• **Required action**
Read the lines below. Copy out any that hold the string "American".

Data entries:
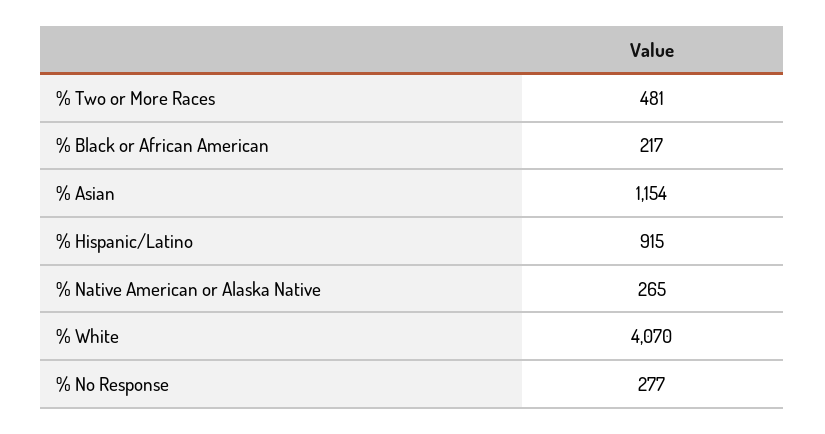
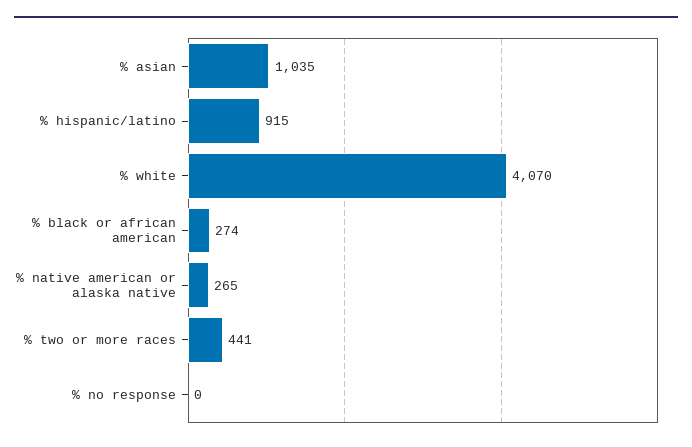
  {
-   "% Two or More Races": 481,
+   "% Two or More Races": 441,
-   "% Black or African American": 217,
+   "% Black or African American": 274,
-   "% Asian": 1154,
+   "% Asian": 1035,
    "% Hispanic/Latino": 915,
    "% Native American or Alaska Native": 265,
    "% White": 4070,
-   "% No Response": 277
+   "% No Response": 0
  }

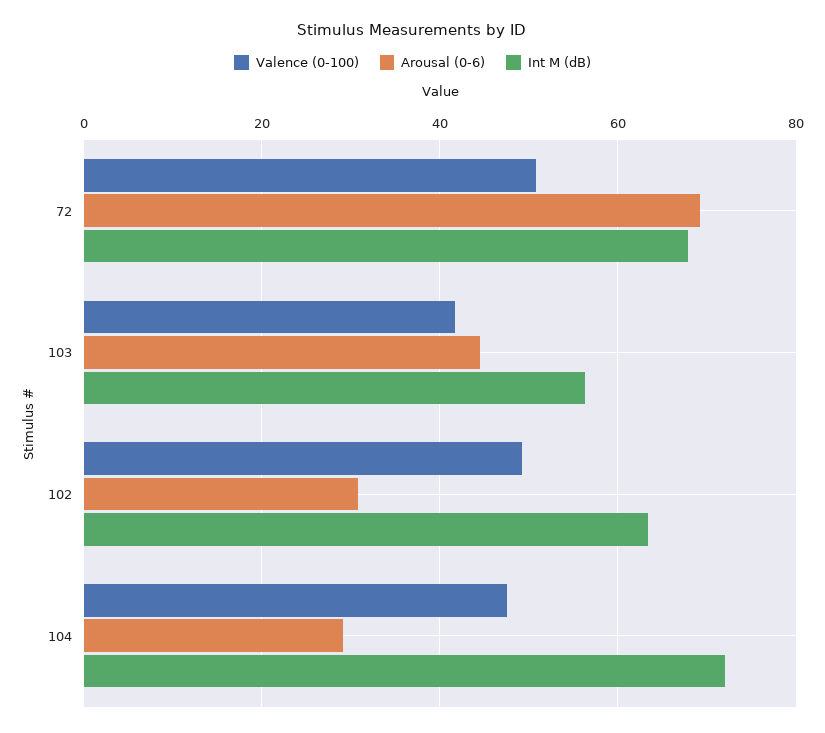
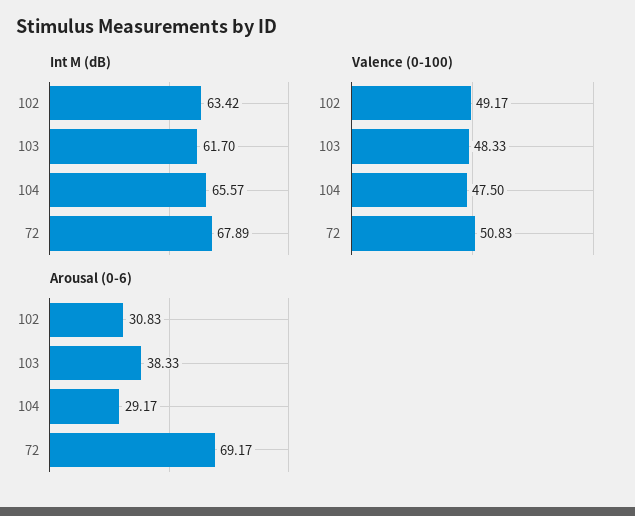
  {
    "Valence (0-100)": {
      "72": 50.83,
-     "103": 42,
+     "103": 48.33,
      "102": 49.17,
      "104": 47.5
    },
    "Arousal (0-6)": {
      "72": 69.17,
-     "103": 44,
+     "103": 38.33,
      "102": 30.83,
      "104": 29.17
    },
    "Int M (dB)": {
      "72": 67.89,
-     "103": 56,
+     "103": 61.7,
      "102": 63.42,
-     "104": 72
+     "104": 65.57
    }
  }

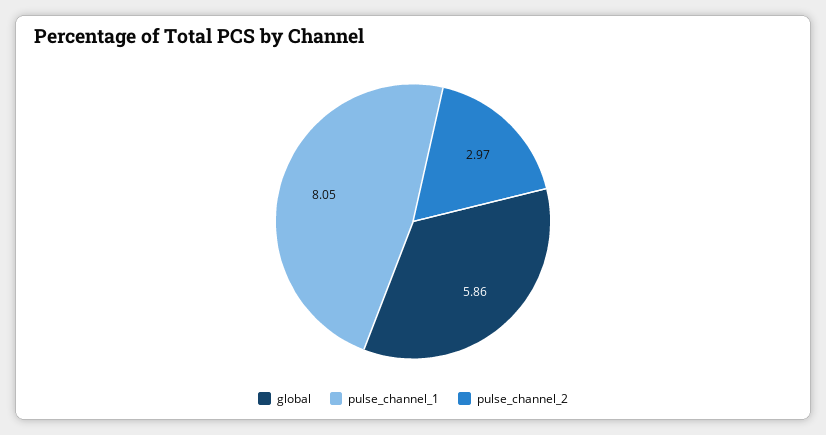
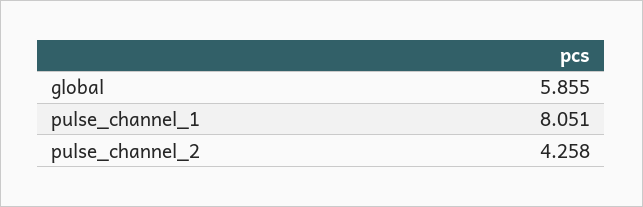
  {
    "global": 5.855,
    "pulse_channel_1": 8.051,
-   "pulse_channel_2": 2.97
+   "pulse_channel_2": 4.258
  }

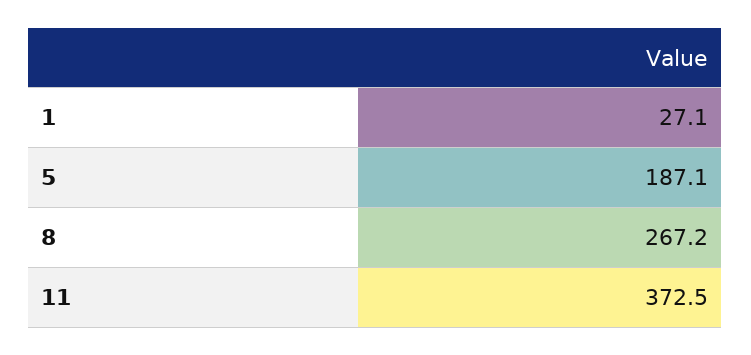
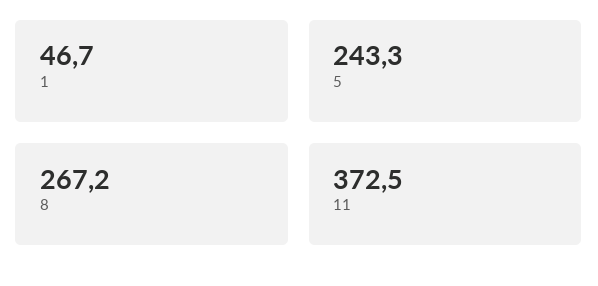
  {
-   "1": 27.1,
+   "1": 46.7,
-   "5": 187.1,
+   "5": 243.3,
    "8": 267.2,
    "11": 372.5
  }

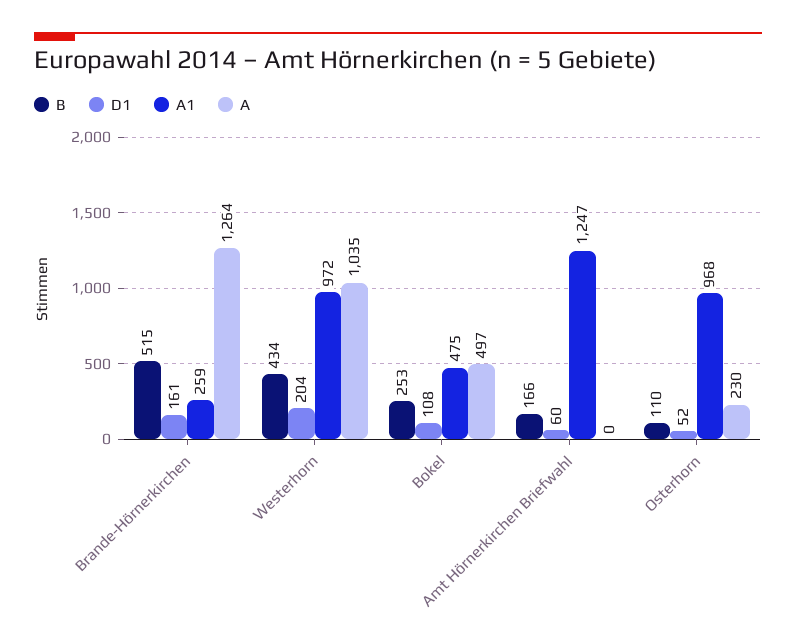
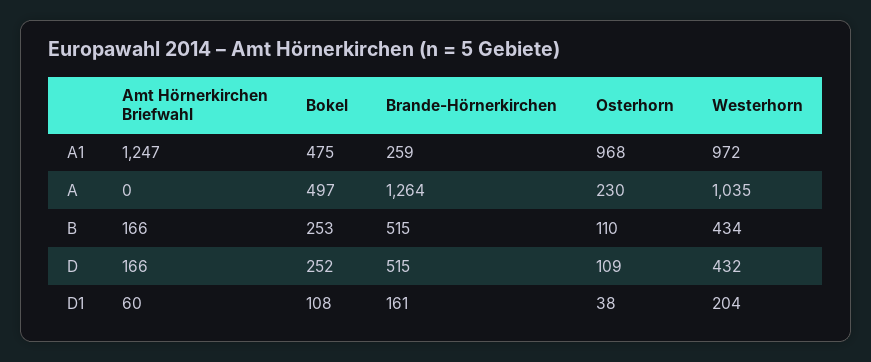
  {
    "B": {
      "Brande-Hörnerkirchen": 515,
      "Westerhorn": 434,
      "Bokel": 253,
      "Amt Hörnerkirchen Briefwahl": 166,
      "Osterhorn": 110
    },
    "D1": {
      "Brande-Hörnerkirchen": 161,
      "Westerhorn": 204,
      "Bokel": 108,
      "Amt Hörnerkirchen Briefwahl": 60,
-     "Osterhorn": 52
+     "Osterhorn": 38
    },
    "A1": {
      "Brande-Hörnerkirchen": 259,
      "Westerhorn": 972,
      "Bokel": 475,
      "Amt Hörnerkirchen Briefwahl": 1247,
      "Osterhorn": 968
    },
    "A": {
      "Brande-Hörnerkirchen": 1264,
      "Westerhorn": 1035,
      "Bokel": 497,
      "Amt Hörnerkirchen Briefwahl": 0,
      "Osterhorn": 230
-   }
+   },
+   "D": {
+     "Amt Hörnerkirchen Briefwahl": 166,
+     "Bokel": 252,
+     "Brande-Hörnerkirchen": 515,
+     "Osterhorn": 109,
+     "Westerhorn": 432
+   }
  }

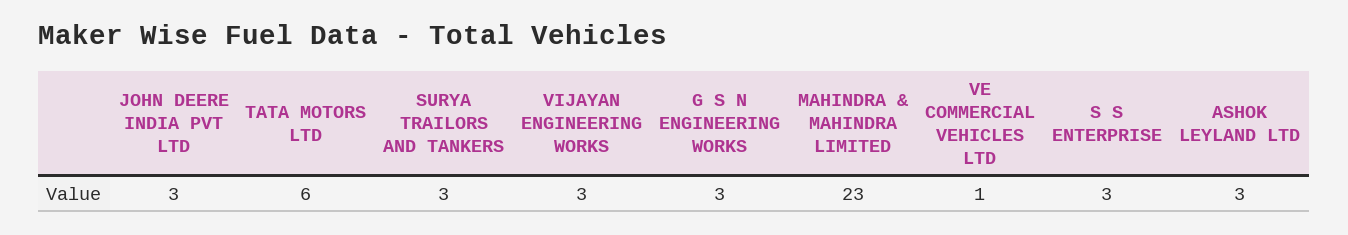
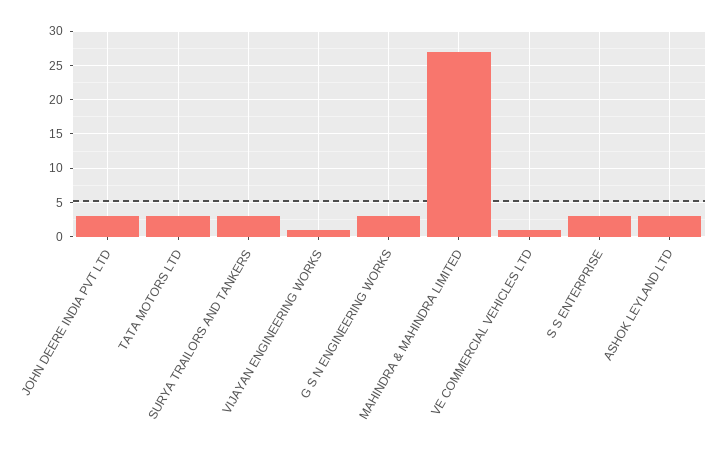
  {
    "JOHN DEERE INDIA PVT LTD": 3,
-   "TATA MOTORS LTD": 6,
+   "TATA MOTORS LTD": 3,
    "SURYA TRAILORS AND TANKERS": 3,
-   "VIJAYAN ENGINEERING WORKS": 3,
+   "VIJAYAN ENGINEERING WORKS": 1,
    "G S N ENGINEERING WORKS": 3,
-   "MAHINDRA & MAHINDRA LIMITED": 23,
+   "MAHINDRA & MAHINDRA LIMITED": 27,
    "VE COMMERCIAL VEHICLES LTD": 1,
    "S S ENTERPRISE": 3,
    "ASHOK LEYLAND LTD": 3
  }

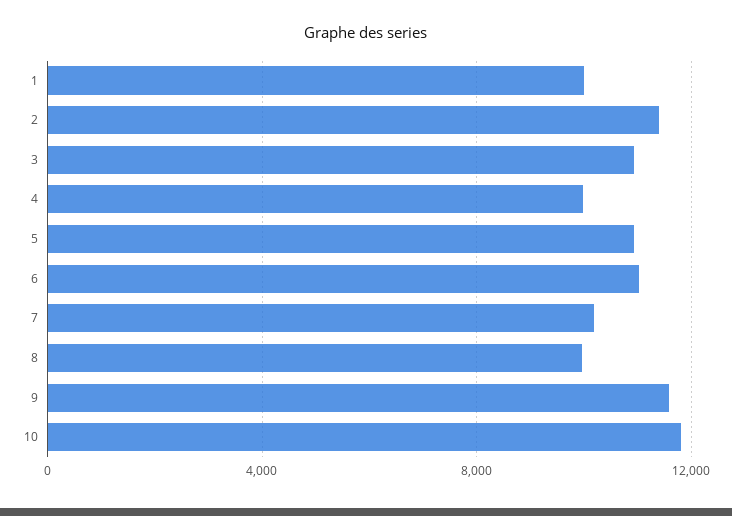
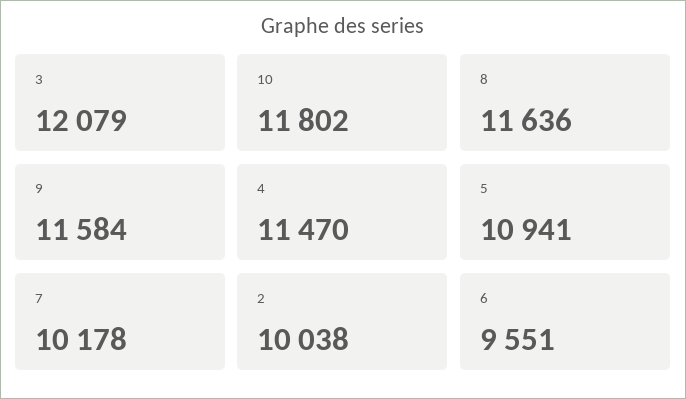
  {
-   "1": 10000,
-   "2": 11500,
+   "2": 10038,
-   "3": 11000,
+   "3": 12079,
-   "4": 10000,
+   "4": 11470,
    "5": 10941,
-   "6": 11000,
+   "6": 9551,
    "7": 10178,
-   "8": 10000,
+   "8": 11636,
    "9": 11584,
    "10": 11802
  }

• **Exercise response**
-   "% Black or African American": 217,
+   "% Black or African American": 274,
    "% Native American or Alaska Native": 265,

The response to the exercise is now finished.